Why would I convert PDF to DOCX?
People usually convert PDF to DOCX to improve editability, preserve a fixed layout, match office software requirements, or fit a sharing and printing workflow. DOCX is usually the better target when you need a Word file you can edit.
Will converting PDF to DOCX keep formatting intact?
Standard text, headings, and common layouts usually convert well, but complex formatting, custom fonts, and unusual layouts may need review after conversion.
Will PDF to DOCX make the document editable?
Yes. Converting PDF to DOCX is usually done so the file can be edited more easily in Word-style workflows.
How will file size change when converting PDF to DOCX?
File size can change depending on the document structure, fonts, images, and target format.
Can I batch convert multiple PDF files to DOCX?
Yes. Batch conversion is useful for contracts, reports, office exports, and repetitive admin workflows.
Is it safe to convert PDF to DOCX online?

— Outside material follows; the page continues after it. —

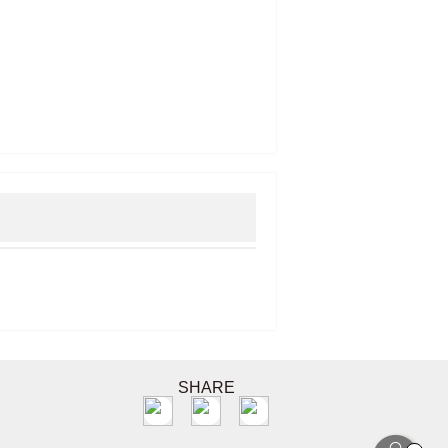
SHARE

Yes. This converter uses temporary browser-based processing with automatic cleanup after conversion.
Can I convert a PDF to an editable Word document?
Yes. iFormat's PDF to DOCX converter extracts text, tables, and images from your PDF and creates an editable Word document. Text-based PDFs convert with high accuracy. Scanned PDFs are image-based and require OCR before conversion to produce editable text.
How accurate is PDF to Word conversion?
Accuracy depends on the PDF source. PDFs created from Word or Office documents convert with high fidelity — text, tables, and basic formatting are reconstructed. Heavily formatted PDFs (magazines, brochures) may need manual cleanup in Word after conversion.
Will images and tables from the PDF appear in the Word document?
Yes. Inline images are extracted and placed in the document. Tables are reconstructed as Word tables where possible. Complex nested tables or merged cells may need adjustment after conversion.
Can I convert a scanned PDF to Word?
Scanned PDFs are images, not text, so direct conversion produces an image-based DOCX. For editable text, use our OCR (PDF to Text) tool first to extract the text, then paste it into a Word document.
Is PDF to DOCX conversion free and without watermarks?
Yes. All conversions on iFormat are free with no watermarks on output files and no account or signup required.
Will PDF formatting be preserved when I convert to Word?
Most formatting transfers cleanly: paragraph styles, fonts, basic tables, and embedded images. Complex layouts, multi-column designs, footnotes, and forms can shift. For final-form documents (contracts, legal filings) the conversion is rarely 100% identical — review the output before sending.
Why is the text in my converted Word document not editable?
Your PDF is likely a scanned document — it contains images of pages, not real text. The converter embeds those images into the DOCX, so what looks like text is actually a picture of text. Run OCR (use our Image to Text tool) on the PDF first to extract editable text.
How long does converting a large PDF to Word take?
Most PDFs under 50 pages convert in 5–15 seconds. Image-heavy or scanned PDFs take longer because each page is processed individually. Files over 100 MB are subject to plan limits — see our pricing page.